The need for sustainable development, clean energy, and eco-friendly measures has risen in recent times as the climate crisis has worsened, leading to the rise of low-carbon innovative technology and climate-tech start-ups to decrease the dependency on carbon and transition to net-zero. This effort has borne fruit, as about 120 climate-tech start-ups have raised equity capital of $1.2 billion from 272 unique investors over the past five years, according to a report by the Impact Investors Council (IIC), Climate Collective, and Arete Advisors.
Titled “Early-stage Climate-tech Start-ups in India: Investment Landscape Report 2021,” the 150-page-report is the culmination of a ground-up study that highlighted the investment activity in the Indian climate-tech sector over the past five years.
Not only did the start-ups raise record capital during this period, but there was also a sustained growth in both volume and value of equity deals between 2016 (18 deals and $102 million) and 2019 (58 deals and $50 million) before 2020 saw a dip owing to the pandemic.
Sustainable mobility, which includes the manufacturing of electric vehicles, clean logistics, and novel components, witnessed 84 deals of a brand value of $705 million (the largest in the climate-tech sector), followed by Energy, which includes the generation of clean energy, energy access and storage, and energy optimization products (44 deals amounting to $301 million). The other sub-segments, which include climate-smart agriculture, waste management, and circular economy, and environment and natural resources, have gained traction as well.
Why has the climate-tech sector grown so much in recent times? The report answers that as well, stating that the increasing realization of the necessity for climate action, the development of a large asset base in clean energy, increasing interest from global investors, and the emergence of the innovative deal pipeline have been the key factors for this growth.

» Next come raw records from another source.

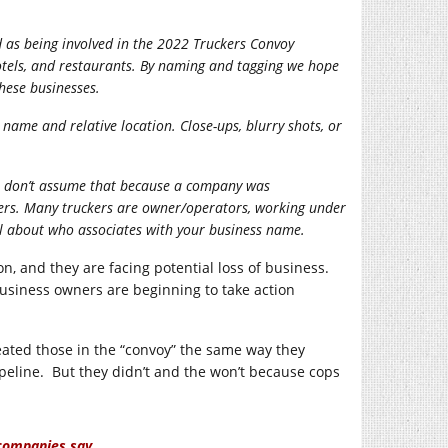
d as being involved in the 2022 Truckers Convoy
hotels, and restaurants. By naming and tagging we hope
these businesses.
s name and relative location. Close-ups, blurry shots, or
ease don’t assume that because a company was
ivers. Many truckers are owner/operators, working under
l about who associates with your business name.
n, and they are facing potential loss of business.
usiness owners are beginning to take action
eated those in the “convoy” the same way they
pipeline. But they didn’t and the won’t because cops
 companies say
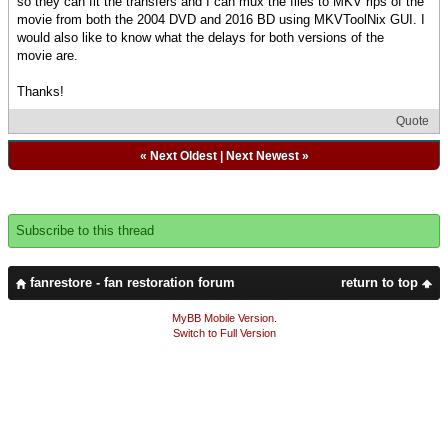
so they can fit the transfers and I can mux the files to MKV rips of the
movie from both the 2004 DVD and 2016 BD using MKVToolNix GUI. I
would also like to know what the delays for both versions of the
movie are.
Thanks!
Quote
«
Next Oldest
|
Next Newest
»
Subscribe to this thread
fanrestore - fan restoration forum
return to top
MyBB Mobile Version
.
Switch to Full Version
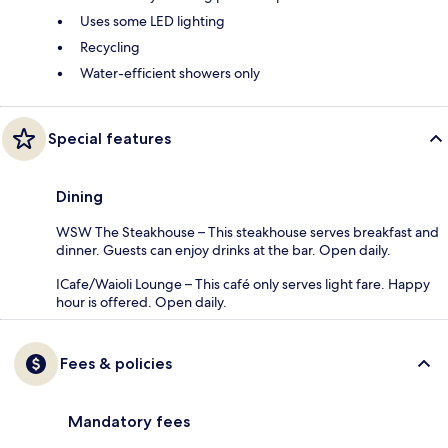
Uses some LED lighting
Recycling
Water-efficient showers only
Special features
Dining
WSW The Steakhouse – This steakhouse serves breakfast and
dinner. Guests can enjoy drinks at the bar. Open daily.
ICafe/Waioli Lounge – This café only serves light fare. Happy
hour is offered. Open daily.
Fees & policies
Mandatory fees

While the clean-tech sector accounted for only 9% of the investment flows to total impact investing flows, which also include financial inclusion, healthcare, agriculture, education, and others, it is currently in a nascent stage as most of the deals were early-stage – 68% received seed-stage funding while 83% of the transactions were worth $5 million or lower.
It is thus clear that firms who are working on science/tech innovations are in the need of customized support in the early stages for prototyping, testing, technical validation, and product commercialization. This is something that can be done by setting up dedicated Centres of Excellence (COEs), Specialized Entrepreneur Support Organizations (including incubators and accelerators), and a greater academia-industry interface.
Other measures mentioned in the report include the availability of patient capital, proactive government policies, and greater capacity-building.